TORONTO, ONTARIO–(Marketwired – Feb. 26, 2016) – Loncor Resources Inc. (the “Company” or “Loncor“) (TSX:LN) is pleased to announce that it has closed its previously announced non-brokered private placement of an aggregate of 67,000,000 common shares of the Company (the “Common Shares“) at a price of Cdn$0.015 per Common Share for gross proceeds of Cdn$1,005,000 (the “Offering“).
Arnold Kondrat, Chief Executive Officer, President and a director of the Company, acquired 60,000,000 of the Common Shares of the Company issued under the Offering. Taking into account the acquisition of these Common Shares, Mr. Kondrat now owns, directly and indirectly, an aggregate of 74,300,818 Common Shares, representing approximately 49.1% of the issued and outstanding Common Shares of the Company. If Mr. Kondrat were to exercise all of his respective convertible securities he would own, directly and indirectly, 74,550,818 Common Shares, representing approximately 49.2%, of the Company’s then outstanding Common Shares, on a partially diluted basis.
Mr. Kondrat has acquired the Common Shares for investment purposes and may, depending on market and other conditions, increase or decrease his beneficial ownership, control or direction over the Common Shares, or other securities of the Company, through market transactions, private agreements, treasury issuances, exercise of convertible securities or otherwise. For further details relating to the acquisition, please see the early warning report, a copy which is available on SEDAR.
The Offering constitutes a related party transaction within the meaning of Multilateral Instrument 61-101 (“MI 61-101“) as an insider of the Company (Mr. Kondrat) purchased 60,000,000 Common Shares under the Offering. The Company is relying on the financial hardship exemptions from such requirements contained in sub-sections 5.5(g) and 5.7(e) of MI 61-101. The independent directors of the Company have all approved the Offering. Mr. Kondrat did not vote in connection with the said approval. The Company did not file a material change report in respect of the related party transaction at least 21 days before the closing of the Offering, which the Company deems reasonable in the circumstances so as to be able to avail itself of potential financing opportunities and complete the Offering in an expeditious manner.

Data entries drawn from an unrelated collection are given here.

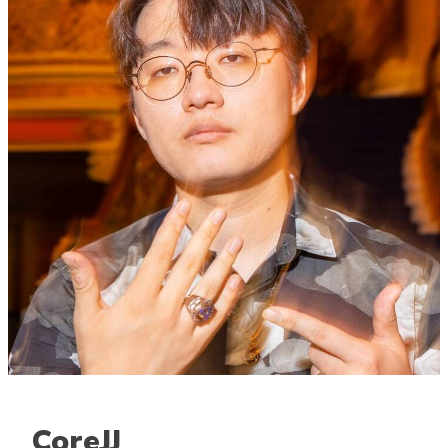
CoreJJ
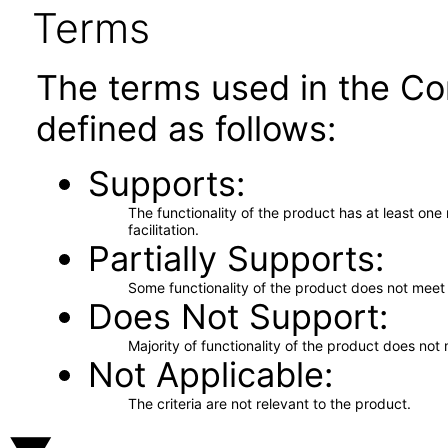
Terms
The terms used in the Co
defined as follows:
Supports
The functionality of the product has at least on
facilitation.
Partially Supports
Some functionality of the product does not meet t
Does Not Support
Majority of functionality of the product does not 
Not Applicable
The criteria are not relevant to the product.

This press release does not constitute an offer to sell or a solicitation of an offer to buy nor shall there be any sale of any of the securities in any jurisdiction in which such offer, solicitation or sale would be unlawful. The securities have not been and will not be registered under the United States Securities Act of 1933, as amended (the “U.S. Securities Act”), or the securities laws of any state of the United States and may not be offered or sold within the United States (as defined in Regulation S under the U.S. Securities Act) unless registered under the U.S. Securities Act and applicable state securities laws or pursuant to an exemption from such registration requirements.
About Loncor Resources Inc.
The Company is a Canadian gold exploration company focused on two projects in the Democratic Republic of the Congo (“DRC“) – the Ngayu and North Kivu projects. The Company owns exploration permits covering 2,077 km2 of the Ngayu Archaean greenstone belt in Orientale province in the northeast DRC and is its main focus. The Company also controls exploration permits covering an area of 13,210 km2 in North Kivu province. Both areas have historic gold production. Additional information with respect to the Company’s projects can be found on the Company’s website at www.loncor.com.
This press release contains forward-looking information. All statements, other than statements of historical fact, that address activities, events or developments that the Company believes, expects or anticipates will or may occur in the future are forward-looking information. This forward-looking information reflects the current expectations or beliefs of the Company based on information currently available to the Company. Forward-looking information is subject to a number of risks and uncertainties that may cause the actual results of the Company to differ materially from those discussed in the forward-looking information, and even if such actual results are realized or substantially realized, there can be no assurance that they will have the expected consequences to, or effects on the Company. Factors that could cause actual results or events to differ materially from current expectations include, among other things, uncertainties relating to the availability and costs of financing needed in the future, risks related to the exploration stage of the Company’s properties, the possibility that future exploration results will not be consistent with the Company’s expectations, changes in gold prices and equity markets, political developments in DRC, the uncertainties involved in interpreting exploration results and other geological data and the other risks disclosed under the heading “Risk Factors” and elsewhere in the Company’s annual report on Form 20-F dated March 31, 2015 relating to the year ended December 31, 2014 filed on SEDAR at www.sedar.com and EDGAR at www.sec.gov. Forward-looking information speaks only as of the date on which it is provided and, except as may be required by applicable securities laws, the Company disclaims any intent or obligation to update any forward-looking information, whether as a result of new information, future events or results or otherwise. Although the Company believes that the assumptions inherent in the forward-looking information are reasonable, forward-looking information is not a guarantee of future performance and accordingly undue reliance should not be put on such information due to the inherent uncertainty therein.